Let them eat chemo

Will the Supreme Court's ostrich-like ruling shut down the medical marijuana movement?

May 15, 2001 | Monday's Supreme Court decision against medical marijuana made one thing crystal clear. At every level -- executive, legislative and judicial -- the U.S. government remains steadfast in its opposition to the demon weed.

Even if it's being smoked by bald old ladies in wheelchairs.

Law enforcement officials, advocates and analysts disagree about the possible impact of the court's 8-0 decision that a federal law classifying marijuana as an illegal drug makes no exception for ill patients. And even some of those opposed to the ruling call it a legally justified, if narrow, ruling on the interpretion of federal drug law. But coming on top of the Clinton administration's unyielding opposition to medical marijuana, the refusal of Congress to consider removing marijuana from the list of Schedule I substances (the most serious classification) and President Bush's appointment of anti-marijuana hard-liner John Walters as drug czar, the court's ruling confirms that in the government's eyes, marijuana is still the front line of attack in the drug war. As the most widely used illegal drug, it remains central to the government's anti-drug strategy: Drug warriors clearly fear that any wide-scale medical use would point to its relative harmlessness and undercut decades of official pronouncements that it is a dangerous and addictive "gateway" drug.

At the same time, the ruling was sufficiently narrow that it's possible it will have little actual effect. Experts agree that the most visible "buyers' clubs" -- collectives organized to provide marijuana to help patients suffering from cancer, AIDS, glaucoma, M.S. and other diseases -- may be forced to shut down, and new ones discouraged. But the majority of patients who use marijuana, say many experts, will remain unaffected -- making the ruling symbolic but relatively toothless. Considering the tricky public relations issues raised by medical marijuana -- it's one thing to demonize some ghetto kid, it's another to turn a cold shoulder to vomiting cancer patients -- and the public's expressed support for it (in a CNN poll, 79 percent of Americans supported legalizing medicinal marijuana), this may be exactly the outcome the court desired.

Any thoughts that the justices were going to deviate from official dogma on marijuana were dispelled when they chose to rely on the 30-year-old Controlled Substances Act for guidance on pot's medical utility.

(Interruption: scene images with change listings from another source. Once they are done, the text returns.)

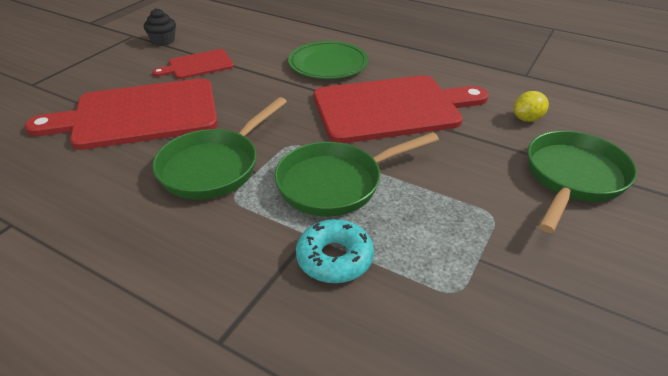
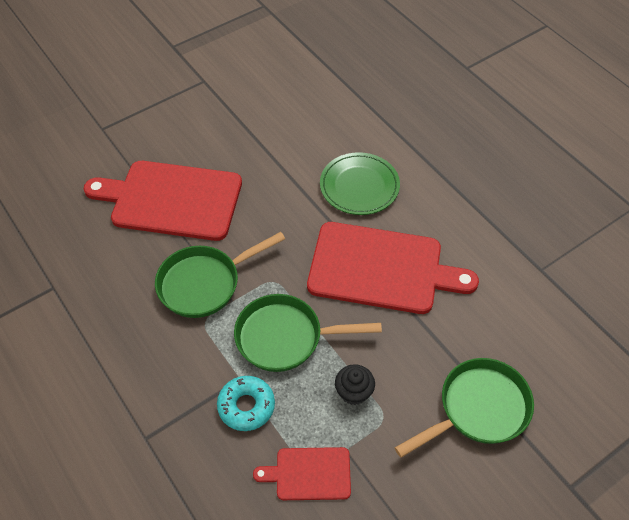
camera: 25 degrees right, 15 degrees up
(163, 41) = (227, 99): black cupcake -> black cupcake (354, 392)
(198, 65) = (243, 147): red cutting board -> red cutting board (309, 474)
(527, 119) = (494, 328): yellow lemon -> none

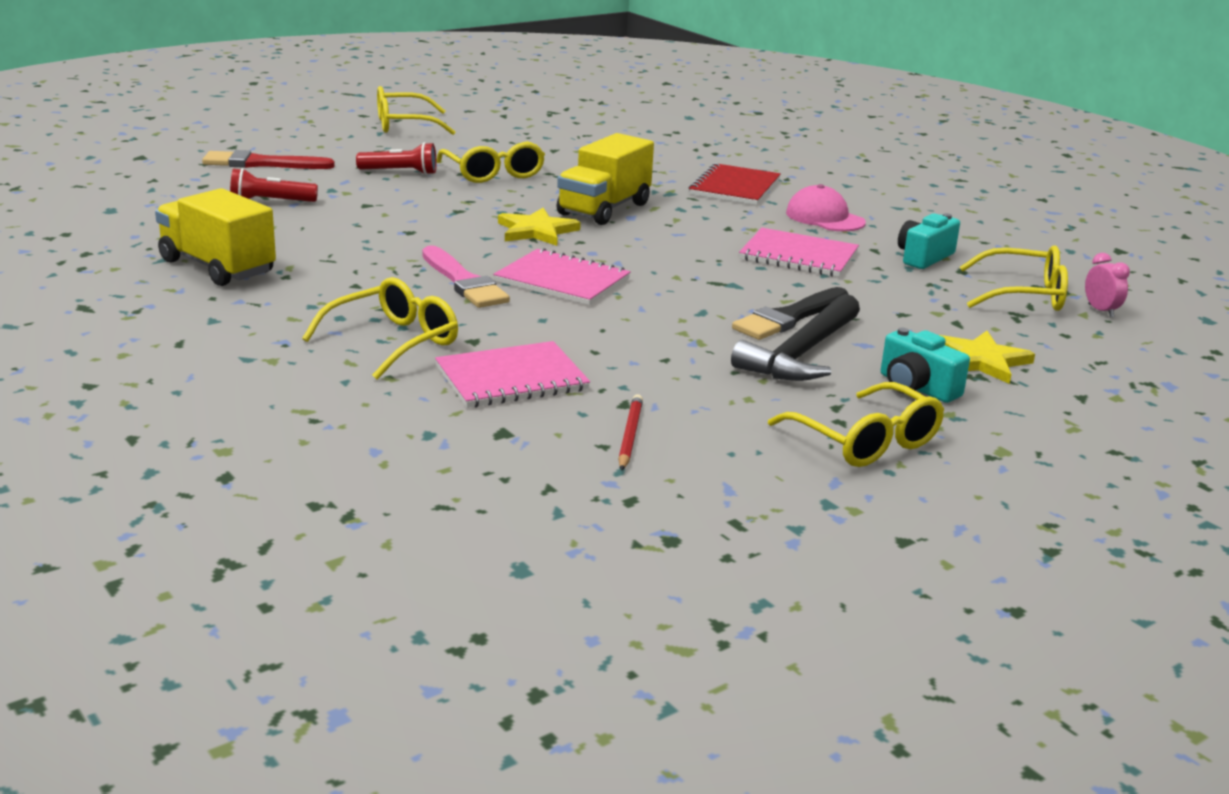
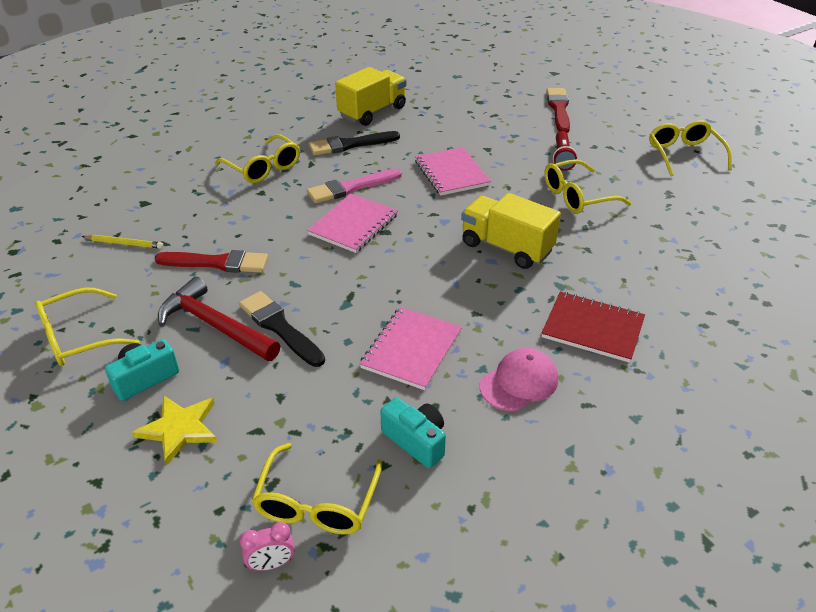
camera: 95 degrees right, 15 degrees up
(271, 202) = (483, 118): red flashlight -> none
(330, 282) = (350, 145): none -> black brush
(511, 378) = (207, 205): pink notebook -> pink notebook (451, 173)
(536, 231) = (449, 215): yellow star -> none
(630, 435) = (124, 243): red pencil -> yellow pencil
(667, 360) = (217, 263): none -> red brush
(802, 353) = (215, 325): black hammer -> red hammer

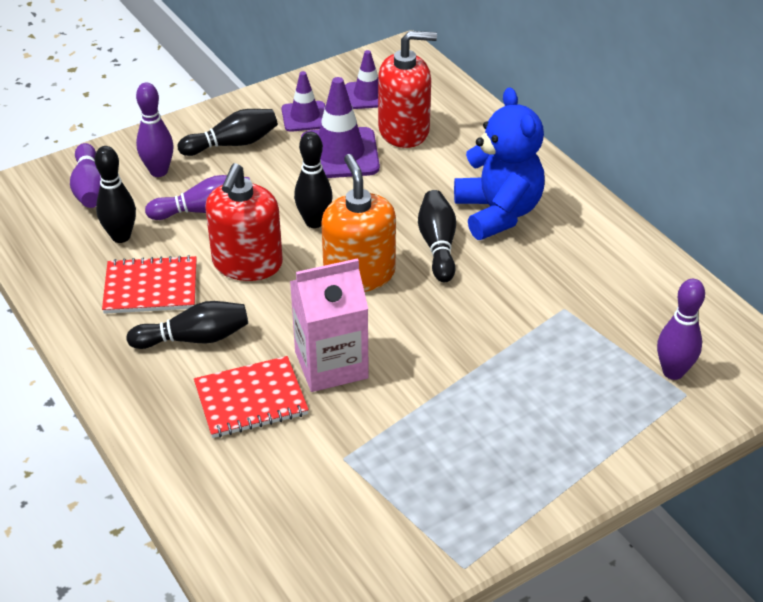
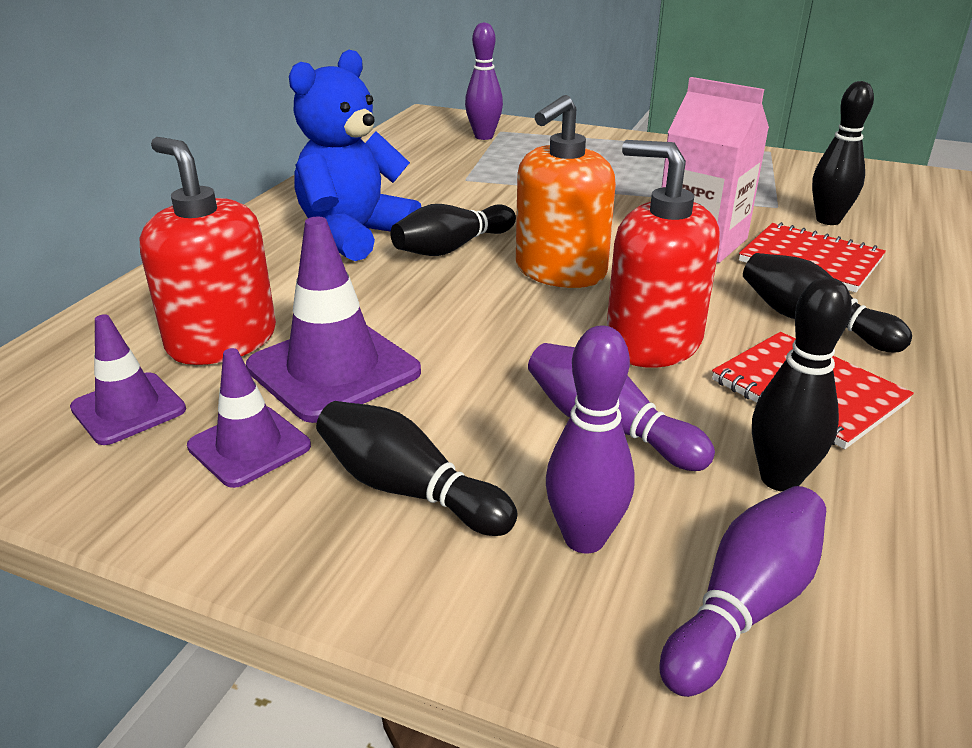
camera: 125 degrees left, 10 degrees down
(247, 263) = (653, 342): red soap dispenser -> red soap dispenser turned 120 degrees counterclockwise
(314, 222) = (511, 329): black bowling pin -> black bowling pin (828, 220)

Disregarding the ever-growing evidence of pot's medicinal value, including a government-sponsored 1999 report by the Institute of Medicine and the pro-medical-marijuana position of the California Medical Association, the court held that Congress' well-weathered act was the last word.

The majority opinion, written by Justice Clarence Thomas, was relatively narrow. The court did not indicate a willingness to strike down state laws such as California's Prop. 215, which legalized medical marijuana. It also left it unclear whether all medical marijuana use, including personal cultivation and use, is illegal, or only large-scale distribution efforts like buyers' clubs. A split on the court appeared over this issue, with three of the court's more liberal justices expressing concerns that their more conservative brethren had not left room for legitimate medical marijuana use. In a separate concurring opinion, which was joined by Justices Ruth Bader Ginsburg and David Souter, Justice John Paul Stevens wrote, "Most notably, whether the defense might be available to a seriously ill patient for whom there is no alternative means of avoiding starvation or extraordinary suffering is a difficult issue that is not presented here."

Some advocates share the liberal justices' fears that the conservative majority, if given the opportunity, would rule against an individual medical marijuana user. Kevin Zeese, president of Common Sense for Drug Policy, said, "If a personal case of a medical necessity defense was before them, I think this court would get five votes against it."